I see this regularly where people are talking about a controversial issue and there's a lot of good conversation sharpening an argument back and forth. Then suddenly someone gets upset and they remove themselves and their comments from the discussion. This leaves a huge hole in the context of the conversation making it difficult for the rest of the people in the conversation to fill in accurately. Should that still be allowed? Should people be allowed to rewrite their own digital history by removing their own offensive or poorly thought out commentary? Or can we mark it in a way that reflects the nature of the persons decision to retract it? Say if I retreated from a discussion on dragging sheep across different surfaces and deleted my comments. Should I have to give a reason? Like "removed due to lack of knowledge on subject" or "deleted because of change in position". Or should the comments stay if there are replies and signs of a conversation. Or should we be able to flag them and validate that our opinions have changed with experience and maturity.

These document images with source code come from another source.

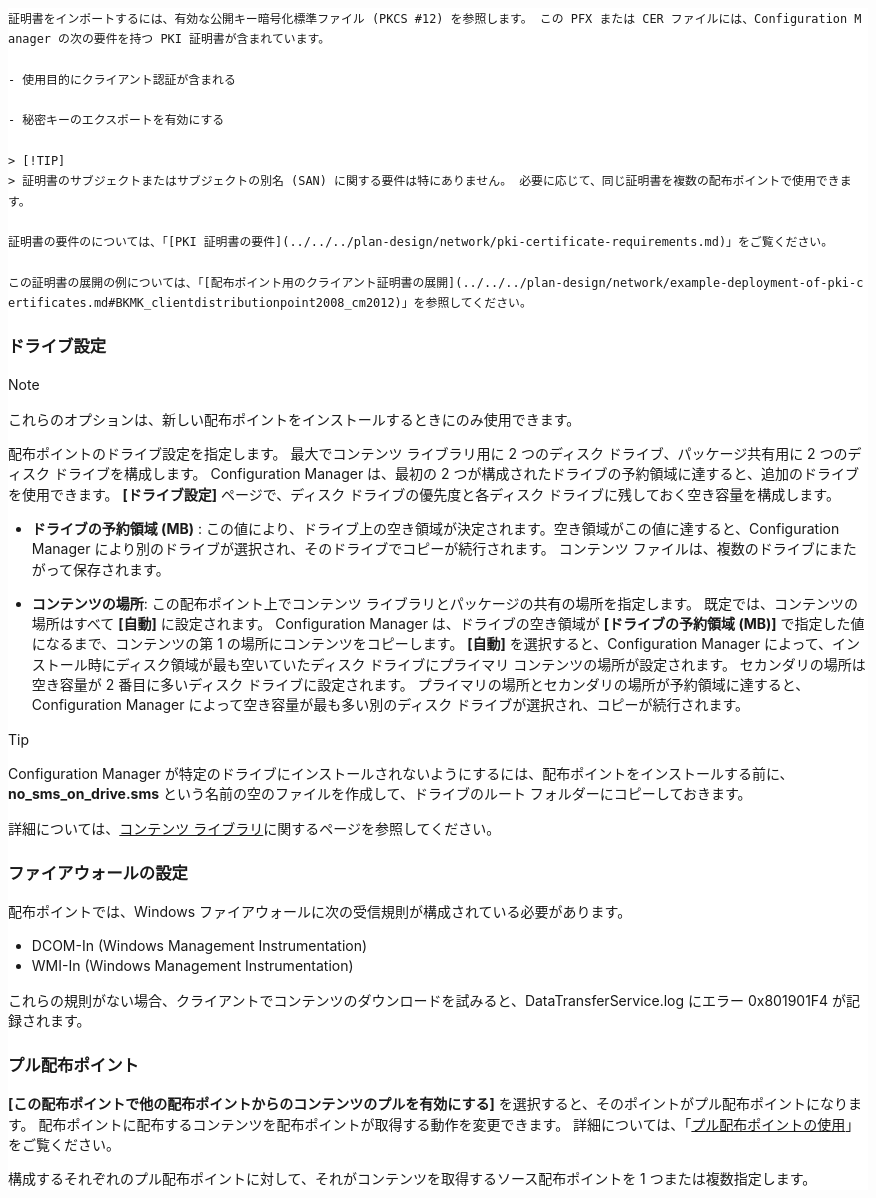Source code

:     証明書をインポートするには、有効な公開キー暗号化標準ファイル (PKCS #12) を参照します。 この PFX または CER ファイルには、Configuration Manager の次の要件を持つ PKI 証明書が含まれています。  

    - 使用目的にクライアント認証が含まれる  

    - 秘密キーのエクスポートを有効にする  

    > [!TIP]  
    > 証明書のサブジェクトまたはサブジェクトの別名 (SAN) に関する要件は特にありません。 必要に応じて、同じ証明書を複数の配布ポイントで使用できます。  

    証明書の要件のについては、「[PKI 証明書の要件](../../../plan-design/network/pki-certificate-requirements.md)」をご覧ください。  

    この証明書の展開の例については、「[配布ポイント用のクライアント証明書の展開](../../../plan-design/network/example-deployment-of-pki-certificates.md#BKMK_clientdistributionpoint2008_cm2012)」を参照してください。  

### <a name="drive-settings"></a><a name="bkmk_config-drive"></a> ドライブ設定  

> [!NOTE]  
> これらのオプションは、新しい配布ポイントをインストールするときにのみ使用できます。  

配布ポイントのドライブ設定を指定します。 最大でコンテンツ ライブラリ用に 2 つのディスク ドライブ、パッケージ共有用に 2 つのディスク ドライブを構成します。 Configuration Manager は、最初の 2 つが構成されたドライブの予約領域に達すると、追加のドライブを使用できます。 **[ドライブ設定]** ページで、ディスク ドライブの優先度と各ディスク ドライブに残しておく空き容量を構成します。  

- **ドライブの予約領域 (MB)** : この値により、ドライブ上の空き領域が決定されます。空き領域がこの値に達すると、Configuration Manager により別のドライブが選択され、そのドライブでコピーが続行されます。 コンテンツ ファイルは、複数のドライブにまたがって保存されます。  

- **コンテンツの場所**: この配布ポイント上でコンテンツ ライブラリとパッケージの共有の場所を指定します。 既定では、コンテンツの場所はすべて **[自動]** に設定されます。 Configuration Manager は、ドライブの空き領域が **[ドライブの予約領域 (MB)]** で指定した値になるまで、コンテンツの第 1 の場所にコンテンツをコピーします。 **[自動]** を選択すると、Configuration Manager によって、インストール時にディスク領域が最も空いていたディスク ドライブにプライマリ コンテンツの場所が設定されます。 セカンダリの場所は空き容量が 2 番目に多いディスク ドライブに設定されます。 プライマリの場所とセカンダリの場所が予約領域に達すると、Configuration Manager によって空き容量が最も多い別のディスク ドライブが選択され、コピーが続行されます。  

> [!Tip]  
> Configuration Manager が特定のドライブにインストールされないようにするには、配布ポイントをインストールする前に、**no_sms_on_drive.sms** という名前の空のファイルを作成して、ドライブのルート フォルダーにコピーしておきます。  

詳細については、[コンテンツ ライブラリ](../../../plan-design/hierarchy/the-content-library.md)に関するページを参照してください。

### <a name="firewall-settings"></a><a name="bkmk_firewall"></a> ファイアウォールの設定

配布ポイントでは、Windows ファイアウォールに次の受信規則が構成されている必要があります。

- DCOM-In (Windows Management Instrumentation)
- WMI-In (Windows Management Instrumentation)

これらの規則がない場合、クライアントでコンテンツのダウンロードを試みると、DataTransferService.log にエラー 0x801901F4 が記録されます。

### <a name="pull-distribution-point"></a><a name="bkmk_config-pull"></a> プル配布ポイント  

**[この配布ポイントで他の配布ポイントからのコンテンツのプルを有効にする]** を選択すると、そのポイントがプル配布ポイントになります。 配布ポイントに配布するコンテンツを配布ポイントが取得する動作を変更できます。 詳細については、「[プル配布ポイントの使用](../../../plan-design/hierarchy/use-a-pull-distribution-point.md)」をご覧ください。

構成するそれぞれのプル配布ポイントに対して、それがコンテンツを取得するソース配布ポイントを 1 つまたは複数指定します。  
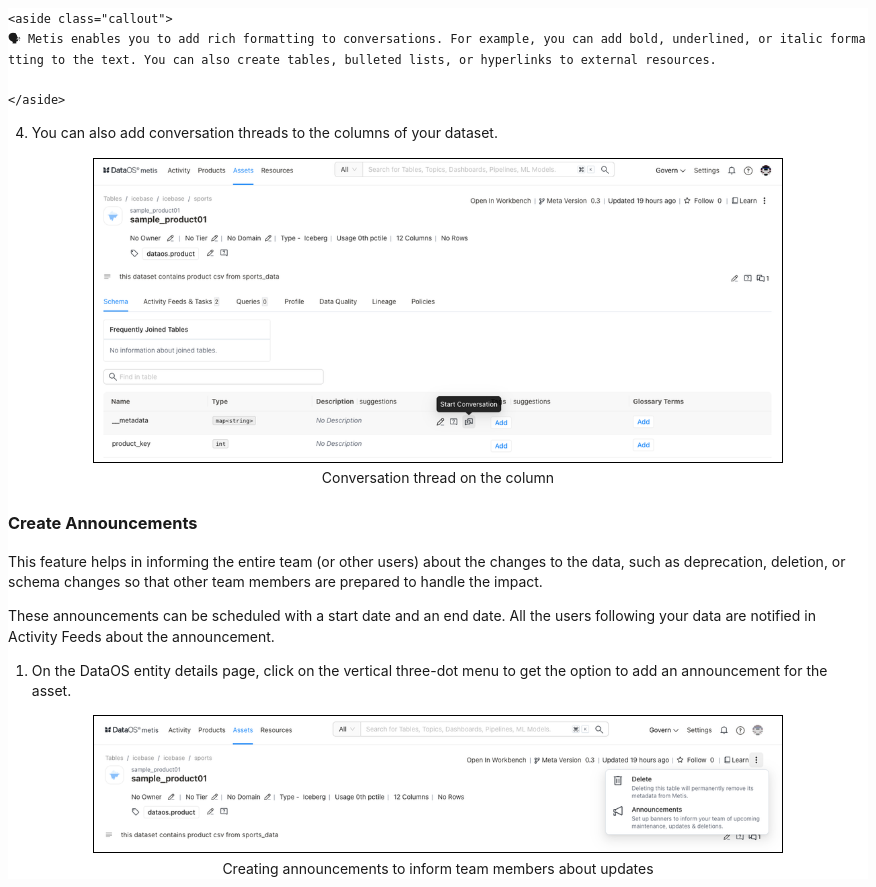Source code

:     <aside class="callout">
    🗣 Metis enables you to add rich formatting to conversations. For example, you can add bold, underlined, or italic formatting to the text. You can also create tables, bulleted lists, or hyperlinks to external resources.
    
    </aside>
    
4. You can also add conversation threads to the columns of your dataset.
    
<center>
  <div style="text-align: center;">
    <img src="/interfaces/metis/navigating_metis_ui_how_to_guide/conversations_column.png" alt="Conversation thread on the column" style="border:1px solid black; width: 80%; height: auto">
    <figcaption>Conversation thread on the column</figcaption>
  </div>
</center>


### **Create Announcements**

This feature helps in informing the entire team (or other users) about the changes to the data, such as deprecation, deletion, or schema changes so that other team members are prepared to handle the impact. 

These announcements can be scheduled with a start date and an end date. All the users following your data are notified in Activity Feeds about the announcement.

1. On the DataOS entity details page, click on the vertical three-dot menu to get the option to add an announcement for the asset.

<center>
  <div style="text-align: center;">
    <img src="/interfaces/metis/navigating_metis_ui_how_to_guide/announcements.png" alt="Creating announcements to inform team members about data asset updates" style="border:1px solid black; width: 80%; height: auto">
    <figcaption>Creating announcements to inform team members about updates</figcaption>
  </div>
</center>
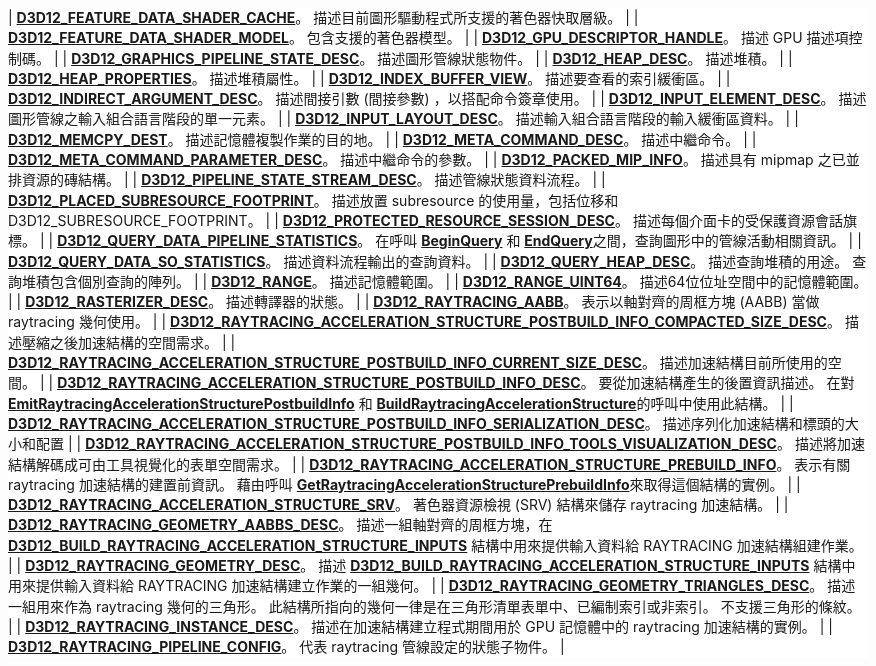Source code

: | [**D3D12_FEATURE_DATA_SHADER_CACHE**](/windows/win32/api/d3d12/ns-d3d12-d3d12_feature_data_shader_cache)。 描述目前圖形驅動程式所支援的著色器快取層級。 |
| [**D3D12_FEATURE_DATA_SHADER_MODEL**](/windows/win32/api/d3d12/ns-d3d12-d3d12_feature_data_shader_model)。 包含支援的著色器模型。 |
| [**D3D12_GPU_DESCRIPTOR_HANDLE**](/windows/win32/api/d3d12/ns-d3d12-d3d12_gpu_descriptor_handle)。 描述 GPU 描述項控制碼。 |
| [**D3D12_GRAPHICS_PIPELINE_STATE_DESC**](/windows/win32/api/d3d12/ns-d3d12-d3d12_graphics_pipeline_state_desc)。 描述圖形管線狀態物件。 |
| [**D3D12_HEAP_DESC**](/windows/win32/api/d3d12/ns-d3d12-d3d12_heap_desc)。 描述堆積。 |
| [**D3D12_HEAP_PROPERTIES**](/windows/win32/api/d3d12/ns-d3d12-d3d12_heap_properties)。 描述堆積屬性。 |
| [**D3D12_INDEX_BUFFER_VIEW**](/windows/win32/api/d3d12/ns-d3d12-d3d12_index_buffer_view)。 描述要查看的索引緩衝區。 |
| [**D3D12_INDIRECT_ARGUMENT_DESC**](/windows/win32/api/d3d12/ns-d3d12-d3d12_indirect_argument_desc)。 描述間接引數 (間接參數) ，以搭配命令簽章使用。 |
| [**D3D12_INPUT_ELEMENT_DESC**](/windows/win32/api/d3d12/ns-d3d12-d3d12_input_element_desc)。 描述圖形管線之輸入組合語言階段的單一元素。 |
| [**D3D12_INPUT_LAYOUT_DESC**](/windows/win32/api/d3d12/ns-d3d12-d3d12_input_layout_desc)。 描述輸入組合語言階段的輸入緩衝區資料。 |
| [**D3D12_MEMCPY_DEST**](/windows/win32/api/d3d12/ns-d3d12-d3d12_memcpy_dest)。 描述記憶體複製作業的目的地。 |
| [**D3D12_META_COMMAND_DESC**](/windows/win32/api/d3d12/ns-d3d12-d3d12_meta_command_desc)。 描述中繼命令。 |
| [**D3D12_META_COMMAND_PARAMETER_DESC**](/windows/win32/api/d3d12/ns-d3d12-d3d12_meta_command_parameter_desc)。 描述中繼命令的參數。 |
| [**D3D12_PACKED_MIP_INFO**](/windows/win32/api/d3d12/ns-d3d12-d3d12_packed_mip_info)。 描述具有 mipmap 之已並排資源的磚結構。 |
| [**D3D12_PIPELINE_STATE_STREAM_DESC**](/windows/win32/api/d3d12/ns-d3d12-d3d12_pipeline_state_stream_desc)。 描述管線狀態資料流程。 |
| [**D3D12_PLACED_SUBRESOURCE_FOOTPRINT**](/windows/win32/api/d3d12/ns-d3d12-d3d12_placed_subresource_footprint)。 描述放置 subresource 的使用量，包括位移和 D3D12_SUBRESOURCE_FOOTPRINT。 |
| [**D3D12_PROTECTED_RESOURCE_SESSION_DESC**](/windows/win32/api/d3d12/ns-d3d12-d3d12_protected_resource_session_desc)。 描述每個介面卡的受保護資源會話旗標。 |
| [**D3D12_QUERY_DATA_PIPELINE_STATISTICS**](/windows/win32/api/d3d12/ns-d3d12-d3d12_query_data_pipeline_statistics)。 在呼叫 [**BeginQuery**](/windows/win32/api/d3d12/nf-d3d12-id3d12graphicscommandlist-beginquery) 和 [**EndQuery**](/windows/win32/api/d3d12/nf-d3d12-id3d12graphicscommandlist-endquery)之間，查詢圖形中的管線活動相關資訊。 |
| [**D3D12_QUERY_DATA_SO_STATISTICS**](/windows/win32/api/d3d12/ns-d3d12-d3d12_query_data_so_statistics)。 描述資料流程輸出的查詢資料。 |
| [**D3D12_QUERY_HEAP_DESC**](/windows/win32/api/d3d12/ns-d3d12-d3d12_query_heap_desc)。 描述查詢堆積的用途。 查詢堆積包含個別查詢的陣列。 |
| [**D3D12_RANGE**](/windows/win32/api/d3d12/ns-d3d12-d3d12_range)。 描述記憶體範圍。 |
| [**D3D12_RANGE_UINT64**](/windows/win32/api/d3d12/ns-d3d12-d3d12_range_uint64)。 描述64位位址空間中的記憶體範圍。 |
| [**D3D12_RASTERIZER_DESC**](/windows/win32/api/d3d12/ns-d3d12-d3d12_rasterizer_desc)。 描述轉譯器的狀態。 |
| [**D3D12_RAYTRACING_AABB**](/windows/win32/api/d3d12/ns-d3d12-d3d12_raytracing_aabb)。 表示以軸對齊的周框方塊 (AABB) 當做 raytracing 幾何使用。 |
| [**D3D12_RAYTRACING_ACCELERATION_STRUCTURE_POSTBUILD_INFO_COMPACTED_SIZE_DESC**](/windows/win32/api/d3d12/ns-d3d12-d3d12_raytracing_acceleration_structure_postbuild_info_compacted_size_desc)。 描述壓縮之後加速結構的空間需求。 |
| [**D3D12_RAYTRACING_ACCELERATION_STRUCTURE_POSTBUILD_INFO_CURRENT_SIZE_DESC**](/windows/win32/api/d3d12/ns-d3d12-d3d12_raytracing_acceleration_structure_postbuild_info_current_size_desc)。 描述加速結構目前所使用的空間。 |
| [**D3D12_RAYTRACING_ACCELERATION_STRUCTURE_POSTBUILD_INFO_DESC**](/windows/win32/api/d3d12/ns-d3d12-d3d12_raytracing_acceleration_structure_postbuild_info_desc)。 要從加速結構產生的後置資訊描述。 在對 [**EmitRaytracingAccelerationStructurePostbuildInfo**](/windows/win32/api/d3d12/nf-d3d12-id3d12graphicscommandlist4-emitraytracingaccelerationstructurepostbuildinfo) 和 [**BuildRaytracingAccelerationStructure**](/windows/win32/api/d3d12/nf-d3d12-id3d12graphicscommandlist4-buildraytracingaccelerationstructure)的呼叫中使用此結構。 |
| [**D3D12_RAYTRACING_ACCELERATION_STRUCTURE_POSTBUILD_INFO_SERIALIZATION_DESC**](/windows/win32/api/d3d12/ns-d3d12-d3d12_raytracing_acceleration_structure_postbuild_info_serialization_desc)。 描述序列化加速結構和標頭的大小和配置 |
| [**D3D12_RAYTRACING_ACCELERATION_STRUCTURE_POSTBUILD_INFO_TOOLS_VISUALIZATION_DESC**](/windows/win32/api/d3d12/ns-d3d12-d3d12_raytracing_acceleration_structure_postbuild_info_tools_visualization_desc)。 描述將加速結構解碼成可由工具視覺化的表單空間需求。 |
| [**D3D12_RAYTRACING_ACCELERATION_STRUCTURE_PREBUILD_INFO**](/windows/win32/api/d3d12/ns-d3d12-d3d12_raytracing_acceleration_structure_prebuild_info)。 表示有關 raytracing 加速結構的建置前資訊。 藉由呼叫 [**GetRaytracingAccelerationStructurePrebuildInfo**](/windows/win32/api/d3d12/nf-d3d12-id3d12device5-getraytracingaccelerationstructureprebuildinfo)來取得這個結構的實例。 |
| [**D3D12_RAYTRACING_ACCELERATION_STRUCTURE_SRV**](/windows/win32/api/d3d12/ns-d3d12-d3d12_raytracing_acceleration_structure_srv)。 著色器資源檢視 (SRV) 結構來儲存 raytracing 加速結構。 |
| [**D3D12_RAYTRACING_GEOMETRY_AABBS_DESC**](/windows/win32/api/d3d12/ns-d3d12-d3d12_raytracing_geometry_aabbs_desc)。 描述一組軸對齊的周框方塊，在 [**D3D12_BUILD_RAYTRACING_ACCELERATION_STRUCTURE_INPUTS**](/windows/win32/api/d3d12/ns-d3d12-d3d12_build_raytracing_acceleration_structure_inputs) 結構中用來提供輸入資料給 RAYTRACING 加速結構組建作業。 |
| [**D3D12_RAYTRACING_GEOMETRY_DESC**](/windows/win32/api/d3d12/ns-d3d12-d3d12_raytracing_geometry_desc)。 描述 [**D3D12_BUILD_RAYTRACING_ACCELERATION_STRUCTURE_INPUTS**](/windows/win32/api/d3d12/ns-d3d12-d3d12_build_raytracing_acceleration_structure_inputs) 結構中用來提供輸入資料給 RAYTRACING 加速結構建立作業的一組幾何。 |
| [**D3D12_RAYTRACING_GEOMETRY_TRIANGLES_DESC**](/windows/win32/api/d3d12/ns-d3d12-d3d12_raytracing_geometry_triangles_desc)。 描述一組用來作為 raytracing 幾何的三角形。 此結構所指向的幾何一律是在三角形清單表單中、已編制索引或非索引。 不支援三角形的條紋。 |
| [**D3D12_RAYTRACING_INSTANCE_DESC**](/windows/win32/api/d3d12/ns-d3d12-d3d12_raytracing_instance_desc)。 描述在加速結構建立程式期間用於 GPU 記憶體中的 raytracing 加速結構的實例。 |
| [**D3D12_RAYTRACING_PIPELINE_CONFIG**](/windows/win32/api/d3d12/ns-d3d12-d3d12_raytracing_pipeline_config)。 代表 raytracing 管線設定的狀態子物件。 |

I think about posts that I made earlier in my life and how someone might go back and see them and think that my feelings remain the same. It might impact job opportunities or friendships or political careers. But what if over time we could go back and tag and reflect on those comments and use them to build new narratives about who we are and the direction we ultimately want to go? I think there's power (and significant responsibility) in having those capabilities. I think there's also a great opportunity for disrupting how we use the internet and how we share information.

The last challenge is really anonymity. There may be many reasons why we want to interact with the world in an anonymous fashion. Either flying under the digital radar because we don't want people snooping, or because we feel that a particular activity needs privacy and respect (think online forums for rape counseling, seeking help with substance abuse, or things of a sexual nature. Or there might just be the need to remain anonymous for purely entertainment purposes (i.e. I don't want random people from xbox live sending me Facebook requests because we played a game of Halo 2 years ago). So we'll need the ability to make data private and/or create aliases under which certain data lives. This data would still ultimately need to be traceable back to a primary key for licensing, media, and legal issues, but it shouldn't be easily tracked.

That's again where needing strict controls in place comes in. The government (local, state or federal) needs to have strict controls about how they can access the data and when. Our private data in the cloud should be like an onion that they have to ask permission to peal back successive layers and each layer requires a warrant and a strong proof of need (more so than the warrants they give out like candy today). However, the data itself might make this easier. If we have all this data in a cloud it might make it easy for a Judicial search in some true/false way; i.e. "was suspect within 100 yards of 1234 Dove Lane on Friday" or "Does suspect have pictures of Bo Bradley" or "has suspect searched for 'how to kill wife'" and get back a simple "yes" or a "no" or some statistical likelihood before proceeding to provide a warrant and peel back the next layer.